The Belt Parkway would be a great place to construct an elevated express lane from Sheepshead Bay all the way to Kennedy Airport, a couple of community leaders are proclaiming this week -- and they want to use federal stimulus dollars to get the job done.
“We are stuck,” Community Board 15 Chair Theresa Scavo said. ”The Belt Parkway is antiquated and cannot handle the volume of traffic.The only place to go is up.”
The idea to erect an elevated express lane over the Belt Parkway is no pie-in-the-sky scheme, according to Scavo, and she’s already enlisted the support of Manhattan Beach Neighborhood (MBNA) Association President Alan Ditchek.
“It’s a win-win situation,” Ditchek told members of the MBNA at P.S. 195 last week. “It would put people to work and everyone would be happy with the results.”
Seven spans along the Belt Parkway are already slated for upgrade as part of an extensive bridge rehabilitation program.
In addition, the city’s Department of Design & Construction is about to embark on a rehabilitation project of its own involving guardrails, drainage and catch basins.
According to Scavo, erecting an elevated express lane over the Belt Parkway could be accomplished in as little as two years.
“Very little of the stimulus money is being used,” Scavo suggested. “No one is even putting in for it.”
Not so fast, Rep. Anthony Wiener warns.
“Congressman [Anthony] Weiner is open to ideas about how to ease traffic and congestion on the Belt Parkway,” Weiner’s chief of staff, Marie Ternes, said. “But all projects of this magnitude would require a 20 percent match from New York State. The congressman looks forward to hearing from the state authority about Ms. Scavo’s ideas.”
At press time, the state DOT did not respond to requests for comments about this story.

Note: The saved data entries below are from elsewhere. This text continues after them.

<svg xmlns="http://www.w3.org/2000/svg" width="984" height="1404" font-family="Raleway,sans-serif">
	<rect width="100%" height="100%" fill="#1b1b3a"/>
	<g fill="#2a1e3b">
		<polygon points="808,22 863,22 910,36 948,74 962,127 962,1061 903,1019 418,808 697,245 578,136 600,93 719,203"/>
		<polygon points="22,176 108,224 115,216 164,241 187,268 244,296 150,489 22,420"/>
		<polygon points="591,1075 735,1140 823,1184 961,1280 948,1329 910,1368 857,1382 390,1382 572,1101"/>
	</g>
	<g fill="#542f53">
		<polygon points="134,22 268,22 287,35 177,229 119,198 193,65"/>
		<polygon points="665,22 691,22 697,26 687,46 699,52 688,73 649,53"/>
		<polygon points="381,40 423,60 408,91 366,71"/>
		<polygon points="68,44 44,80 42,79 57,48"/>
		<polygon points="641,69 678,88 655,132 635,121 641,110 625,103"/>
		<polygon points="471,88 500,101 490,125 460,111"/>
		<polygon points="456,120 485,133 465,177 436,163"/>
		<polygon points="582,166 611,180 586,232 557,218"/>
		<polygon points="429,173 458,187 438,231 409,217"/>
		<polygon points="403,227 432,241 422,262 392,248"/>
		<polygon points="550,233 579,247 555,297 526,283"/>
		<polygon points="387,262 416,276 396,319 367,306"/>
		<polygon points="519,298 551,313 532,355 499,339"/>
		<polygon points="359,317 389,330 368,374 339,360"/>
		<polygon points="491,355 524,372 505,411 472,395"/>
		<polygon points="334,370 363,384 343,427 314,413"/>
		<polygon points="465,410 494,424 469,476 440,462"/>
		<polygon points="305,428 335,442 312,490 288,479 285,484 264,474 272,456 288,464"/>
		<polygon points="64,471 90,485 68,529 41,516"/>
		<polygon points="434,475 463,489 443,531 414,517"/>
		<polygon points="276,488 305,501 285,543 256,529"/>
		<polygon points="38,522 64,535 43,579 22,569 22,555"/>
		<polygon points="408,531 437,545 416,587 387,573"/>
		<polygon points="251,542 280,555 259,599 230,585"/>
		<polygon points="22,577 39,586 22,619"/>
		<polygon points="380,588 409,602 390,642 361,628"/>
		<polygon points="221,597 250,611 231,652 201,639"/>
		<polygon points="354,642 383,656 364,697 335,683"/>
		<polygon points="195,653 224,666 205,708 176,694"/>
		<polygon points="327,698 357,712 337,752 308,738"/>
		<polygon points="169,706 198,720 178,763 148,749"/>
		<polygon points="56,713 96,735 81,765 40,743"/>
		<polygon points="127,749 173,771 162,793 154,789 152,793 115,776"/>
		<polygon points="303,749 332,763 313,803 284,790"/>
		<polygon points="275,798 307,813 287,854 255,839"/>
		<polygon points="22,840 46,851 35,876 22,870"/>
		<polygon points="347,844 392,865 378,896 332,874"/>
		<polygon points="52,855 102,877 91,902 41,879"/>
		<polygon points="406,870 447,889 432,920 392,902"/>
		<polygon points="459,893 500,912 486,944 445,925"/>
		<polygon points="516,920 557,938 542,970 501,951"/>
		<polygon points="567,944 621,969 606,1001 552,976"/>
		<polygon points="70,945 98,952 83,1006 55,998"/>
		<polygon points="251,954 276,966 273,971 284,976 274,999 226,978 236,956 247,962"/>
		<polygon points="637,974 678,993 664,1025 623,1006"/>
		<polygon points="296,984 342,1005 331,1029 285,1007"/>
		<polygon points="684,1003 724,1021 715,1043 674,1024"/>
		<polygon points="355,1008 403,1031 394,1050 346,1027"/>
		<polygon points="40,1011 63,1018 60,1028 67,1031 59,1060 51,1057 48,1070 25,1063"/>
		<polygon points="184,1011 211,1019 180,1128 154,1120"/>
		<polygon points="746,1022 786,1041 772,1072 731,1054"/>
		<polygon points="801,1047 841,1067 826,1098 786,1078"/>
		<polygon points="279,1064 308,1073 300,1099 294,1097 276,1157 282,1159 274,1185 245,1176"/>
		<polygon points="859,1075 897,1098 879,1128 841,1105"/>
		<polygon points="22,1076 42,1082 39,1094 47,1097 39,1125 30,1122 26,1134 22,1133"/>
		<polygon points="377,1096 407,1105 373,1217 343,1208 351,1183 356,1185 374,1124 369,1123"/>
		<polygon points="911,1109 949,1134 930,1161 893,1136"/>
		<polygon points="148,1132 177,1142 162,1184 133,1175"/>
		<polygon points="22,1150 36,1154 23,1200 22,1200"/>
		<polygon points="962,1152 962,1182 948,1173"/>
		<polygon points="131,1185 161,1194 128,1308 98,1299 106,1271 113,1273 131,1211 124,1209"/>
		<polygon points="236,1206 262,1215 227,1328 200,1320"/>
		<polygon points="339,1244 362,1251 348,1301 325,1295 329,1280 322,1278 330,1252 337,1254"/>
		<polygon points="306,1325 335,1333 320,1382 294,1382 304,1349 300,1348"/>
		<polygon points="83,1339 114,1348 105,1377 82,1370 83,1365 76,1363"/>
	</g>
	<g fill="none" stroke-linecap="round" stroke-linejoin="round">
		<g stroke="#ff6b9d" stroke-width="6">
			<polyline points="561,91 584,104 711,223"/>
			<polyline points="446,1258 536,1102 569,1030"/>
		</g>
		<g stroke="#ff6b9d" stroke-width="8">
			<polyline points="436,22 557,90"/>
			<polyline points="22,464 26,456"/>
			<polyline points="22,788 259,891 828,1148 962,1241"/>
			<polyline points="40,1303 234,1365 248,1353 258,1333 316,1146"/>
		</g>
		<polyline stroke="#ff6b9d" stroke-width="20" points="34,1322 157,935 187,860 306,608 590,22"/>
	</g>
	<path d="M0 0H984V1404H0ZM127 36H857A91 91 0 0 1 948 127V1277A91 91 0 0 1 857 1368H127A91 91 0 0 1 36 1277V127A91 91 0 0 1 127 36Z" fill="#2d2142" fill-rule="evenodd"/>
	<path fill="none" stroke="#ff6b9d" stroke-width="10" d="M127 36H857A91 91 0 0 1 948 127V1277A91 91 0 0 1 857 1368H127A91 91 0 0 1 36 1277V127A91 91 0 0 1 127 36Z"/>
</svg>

Officials at the NYC DOT said the agency continues to look for and implement innovative ways to improve mobility and enhance safety for all who use the city’s streets, sidewalks, roadways and bridges.
ity Councilmember Lew Fidler represents a lot of commuters from Canarsie, Marine Park and surrounding areas who use the Belt Parkway every day.
A spokesperson for Fidler said that while he couldn’t comment on specifics of the proposal, it does sound interesting, and that he wants to see the plan.
This week, Ditchek was expected to join Scavo at a meeting with DDC to discuss traffic problems along the Belt Parkway.
The roadway was completed in 1941 and was envisioned as a “system” running around the perimeter of Brooklyn and Queens. It includes the Cross Island Parkway, the Grand Central Parkway and the Jackie Robinson Parkway in its loop.